The elves retreated back into the Plane of Faerie (the last plane accessible from the world) over a millennium ago, although fay creatures lurk around the edges of civilization, as do hags and witches and sorceresses who are the creatures of the Goddess of Sorcery, along with scholarly wizards who are the creatures of the risen God of Wizardry. The knights of the Green Chapel serve the Antlered God, as do druids, but for the most part, all their days are past.

Now, the knights of the boy High King have to defend the realm against outside enemies, and inside forces who are already chafing at being ruled by a child heir and the widow of a man they respected.

It's Arthurian, but filtered through John Steinbeck's stories. There are dwarves and sorceresses and wizards and bards, but most of the action centers on the knights, the clash of religions new and old, the mysterious world of the fey, and a kingdom teetering between The Once and Future King and A Song of Ice and Fire.

So, that's my campaign background.

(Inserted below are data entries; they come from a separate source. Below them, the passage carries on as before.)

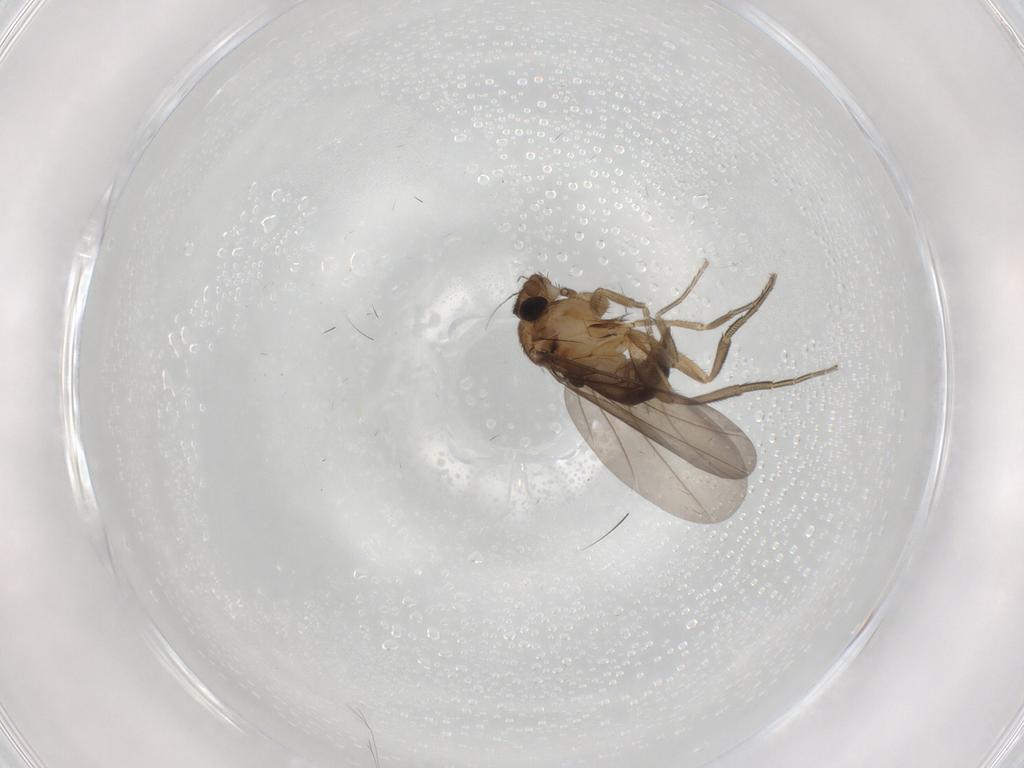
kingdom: Animalia
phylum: Arthropoda
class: Insecta
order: Diptera
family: Phoridae
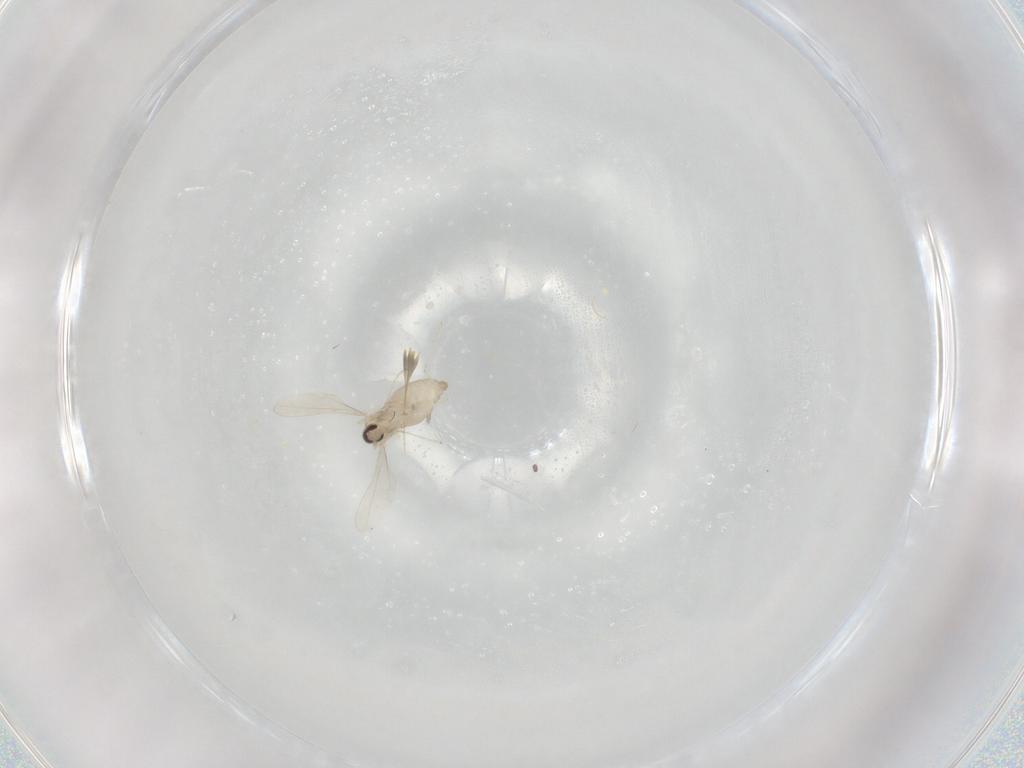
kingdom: Animalia
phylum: Arthropoda
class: Insecta
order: Diptera
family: Cecidomyiidae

I'm slowly putting it together in a Word doc, and ripping ideas (like the Honor system) from Sword & Sorcery's Excalibur book, but the setting timeline extends into the future as well, to another campaign of Renaissance era swashbuckling in the demon-haunted shadows of the capitol of the Great Empire, now the seat of the worship of the Son and the Mother.

Sorry for the long-winded stuff, but the god stuff sets up the other stuff, and was important to understanding it, I think.


----------